There used to be this, but most of the instances give errors nowadays:

https://defed.xyz/check?name=Lemmy.ml&software=lemmy

This one seems to work: https://fba.ryona.agency/?reverse=Lemmy.ml

[–] db0@lemmy.dbzer0.com 5 points 1 week ago

Oh yeah that's the one

[–] tal@lemmy.today 2 points 1 week ago (1 children)

At least the latter one is just showing which instances the named instance has defederated from, not which instances have defederated from the named instance.

That's easy to get by checking /instances on a given instance already.

The problem is that you'd need some kind of spider that crawls all of the instances to get the reverse of that.

The former one does seem to show it.

[–] Blaze@feddit.org 3 points 1 week ago* (last edited 1 week ago) (2 children)

At least the latter one is just showing which instances the named instance has defederated from, not which instances have defederated from the named instance.

You are correct, I don't why they called it reverse, it's confusing

Here's the search I wanted: https://fba.ryona.agency/?domain=Lemmy.ml

[–] tal@lemmy.today 2 points 1 week ago* (last edited 1 week ago)

Ah, thanks, yeah.

[–] OpenStars@discuss.online 2 points 1 week ago

Neither of those mention that lemmy.cafe has defederated from lemmy.ml. Hence I tend to agree that they are not reliable, at least in the sense of being comprehensive. Perhaps at one point in the past they were.

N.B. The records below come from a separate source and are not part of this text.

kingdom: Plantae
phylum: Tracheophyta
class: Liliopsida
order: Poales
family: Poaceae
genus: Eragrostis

[–] zod000@lemmy.ml 3 points 1 week ago

It's absolutely the defederating that worries me more than the blocking. I have seen talk about nontrivial lemmy instances mulling defederation enough to keep an eye on it though.

[–] AmosBurton_ThatGuy@lemmy.ca 8 points 1 week ago

.ca is good as well, the admin is top tier and very transparent with the userbase. I'm quite happy with my instance.